── Extrait de page ──
> LMP/LMNP en VEFA
La fiche juridique
R E P È R E : Toute la défiscalisation
Le statut de « Loueur en Meublé Professionnel » LMP, est défini par l’article
151 du Code Général des Impôts.
Pour accéder à ce statut, il est précisé qu’il faut 2 conditions :
> Être inscrit au Registre du Commerce en qualité de Loueur en Meublé
Professionnel.
> Retirer de cette activité plus de 23 000 € de recettes annuelles ou bien que
les revenus tirés de l’activité représentent au moins 50 %
des revenus globaux.
Quelques précisions doivent être apportées pour mieux percevoir ce texte :
> L’inscription au RC peut être envisagée en nom propre ou par l’intermédiaire
d’une société commerciale de type EURL ou SARL de famille.
───
Énoncé de l'exercice:
1. Recopiez le passage de la fiche sur le statut LMP qui s'ouvre sur les mots « Pour accéder à » et se termine par « des revenus globaux. ».
2. Prolongez la fiche sur le statut LMP au-delà de sa dernière phrase.
── Matériel extrait ──
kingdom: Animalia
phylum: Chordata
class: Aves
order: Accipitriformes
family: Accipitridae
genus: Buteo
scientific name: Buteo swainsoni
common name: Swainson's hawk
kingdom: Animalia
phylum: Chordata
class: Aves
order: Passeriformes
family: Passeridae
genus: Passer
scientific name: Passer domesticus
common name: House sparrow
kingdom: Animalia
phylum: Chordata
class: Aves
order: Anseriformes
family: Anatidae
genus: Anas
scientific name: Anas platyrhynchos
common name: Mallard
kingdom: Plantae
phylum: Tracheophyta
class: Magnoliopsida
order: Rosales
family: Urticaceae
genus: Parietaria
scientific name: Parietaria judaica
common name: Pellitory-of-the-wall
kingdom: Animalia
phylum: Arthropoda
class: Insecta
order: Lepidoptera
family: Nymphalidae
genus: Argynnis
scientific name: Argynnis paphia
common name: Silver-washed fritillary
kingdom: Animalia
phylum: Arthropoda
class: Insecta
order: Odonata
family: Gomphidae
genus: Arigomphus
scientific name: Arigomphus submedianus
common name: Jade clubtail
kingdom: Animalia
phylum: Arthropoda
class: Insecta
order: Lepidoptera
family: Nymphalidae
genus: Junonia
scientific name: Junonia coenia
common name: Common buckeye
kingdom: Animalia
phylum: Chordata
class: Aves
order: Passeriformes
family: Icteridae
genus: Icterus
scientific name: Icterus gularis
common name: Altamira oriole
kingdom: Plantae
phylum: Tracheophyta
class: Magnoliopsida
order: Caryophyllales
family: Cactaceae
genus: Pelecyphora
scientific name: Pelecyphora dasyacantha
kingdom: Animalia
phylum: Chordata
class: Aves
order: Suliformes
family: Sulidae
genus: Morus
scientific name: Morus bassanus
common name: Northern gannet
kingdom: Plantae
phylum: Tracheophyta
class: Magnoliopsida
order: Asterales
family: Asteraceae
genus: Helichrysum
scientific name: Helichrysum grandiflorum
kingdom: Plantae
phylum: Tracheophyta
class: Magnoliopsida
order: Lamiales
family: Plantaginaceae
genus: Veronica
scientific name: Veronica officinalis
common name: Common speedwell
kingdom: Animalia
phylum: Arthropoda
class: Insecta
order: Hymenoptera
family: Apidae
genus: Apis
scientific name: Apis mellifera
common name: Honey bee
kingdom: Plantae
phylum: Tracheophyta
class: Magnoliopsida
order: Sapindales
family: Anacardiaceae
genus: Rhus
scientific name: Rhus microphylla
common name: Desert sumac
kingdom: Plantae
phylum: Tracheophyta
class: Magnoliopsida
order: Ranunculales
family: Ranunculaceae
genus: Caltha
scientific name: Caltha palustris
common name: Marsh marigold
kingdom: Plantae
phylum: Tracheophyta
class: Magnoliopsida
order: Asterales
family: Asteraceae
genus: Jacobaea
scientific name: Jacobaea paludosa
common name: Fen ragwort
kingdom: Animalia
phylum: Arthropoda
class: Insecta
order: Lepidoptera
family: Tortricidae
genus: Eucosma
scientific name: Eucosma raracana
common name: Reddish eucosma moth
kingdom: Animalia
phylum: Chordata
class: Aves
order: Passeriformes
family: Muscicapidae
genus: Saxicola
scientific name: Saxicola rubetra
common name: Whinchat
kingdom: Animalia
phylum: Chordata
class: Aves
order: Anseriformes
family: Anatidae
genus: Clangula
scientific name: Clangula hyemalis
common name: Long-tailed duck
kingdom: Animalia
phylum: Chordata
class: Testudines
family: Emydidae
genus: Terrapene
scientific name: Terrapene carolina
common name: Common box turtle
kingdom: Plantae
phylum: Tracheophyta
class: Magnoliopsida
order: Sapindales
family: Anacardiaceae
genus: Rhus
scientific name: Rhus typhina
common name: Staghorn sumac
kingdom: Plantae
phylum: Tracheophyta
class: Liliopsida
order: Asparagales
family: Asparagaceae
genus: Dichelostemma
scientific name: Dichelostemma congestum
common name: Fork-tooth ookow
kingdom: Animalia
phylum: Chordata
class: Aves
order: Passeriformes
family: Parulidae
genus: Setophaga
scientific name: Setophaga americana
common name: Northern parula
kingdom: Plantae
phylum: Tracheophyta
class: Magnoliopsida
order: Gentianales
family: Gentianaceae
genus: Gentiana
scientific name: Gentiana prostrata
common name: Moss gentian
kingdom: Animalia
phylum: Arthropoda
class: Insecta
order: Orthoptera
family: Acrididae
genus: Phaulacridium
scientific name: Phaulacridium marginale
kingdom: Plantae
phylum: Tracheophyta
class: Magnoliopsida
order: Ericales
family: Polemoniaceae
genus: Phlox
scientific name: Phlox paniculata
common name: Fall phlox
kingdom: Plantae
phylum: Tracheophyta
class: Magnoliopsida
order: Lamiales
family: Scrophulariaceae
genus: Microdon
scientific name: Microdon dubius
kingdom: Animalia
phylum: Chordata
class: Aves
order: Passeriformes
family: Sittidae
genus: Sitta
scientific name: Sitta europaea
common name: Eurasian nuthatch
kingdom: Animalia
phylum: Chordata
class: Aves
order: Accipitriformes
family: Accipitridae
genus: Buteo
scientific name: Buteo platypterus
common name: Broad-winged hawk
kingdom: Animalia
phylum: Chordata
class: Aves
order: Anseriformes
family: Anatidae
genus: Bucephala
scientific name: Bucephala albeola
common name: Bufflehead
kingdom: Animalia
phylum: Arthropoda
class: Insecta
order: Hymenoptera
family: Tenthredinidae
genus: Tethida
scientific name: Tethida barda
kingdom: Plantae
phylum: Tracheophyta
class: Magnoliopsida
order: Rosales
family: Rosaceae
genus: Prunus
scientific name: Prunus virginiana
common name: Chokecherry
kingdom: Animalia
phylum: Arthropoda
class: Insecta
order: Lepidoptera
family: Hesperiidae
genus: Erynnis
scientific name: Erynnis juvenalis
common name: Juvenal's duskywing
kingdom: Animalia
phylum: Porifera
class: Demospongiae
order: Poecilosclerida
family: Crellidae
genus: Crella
───
Exercices corrigés:
1.
Pour accéder à ce statut, il est précisé qu’il faut 2 conditions :
> Être inscrit au Registre du Commerce en qualité de Loueur en Meublé
Professionnel.
> Retirer de cette activité plus de 23 000 € de recettes annuelles ou bien que
les revenus tirés de l’activité représentent au moins 50 %
des revenus globaux.

2.
> Les 23 000 € s’entendent TTC, ce qui signifie que lorsque la TVA est calculée
au taux de 5,5 %, le montant de recettes à prendre
en considération s’élève à 21 801 € H.T.
> Les 23 000 € sont à calculer prorata temporis l’année d’achat.
> Le calcul des 50 % s’effectue en prenant en compte l’ensemble des revenus
imposables, qu’il s’agisse de revenus du patrimoine
ou de revenus d’activité.
> Les recettes tirées de cette activité LMP ne sont pas des revenus fonciers
mais des BIC.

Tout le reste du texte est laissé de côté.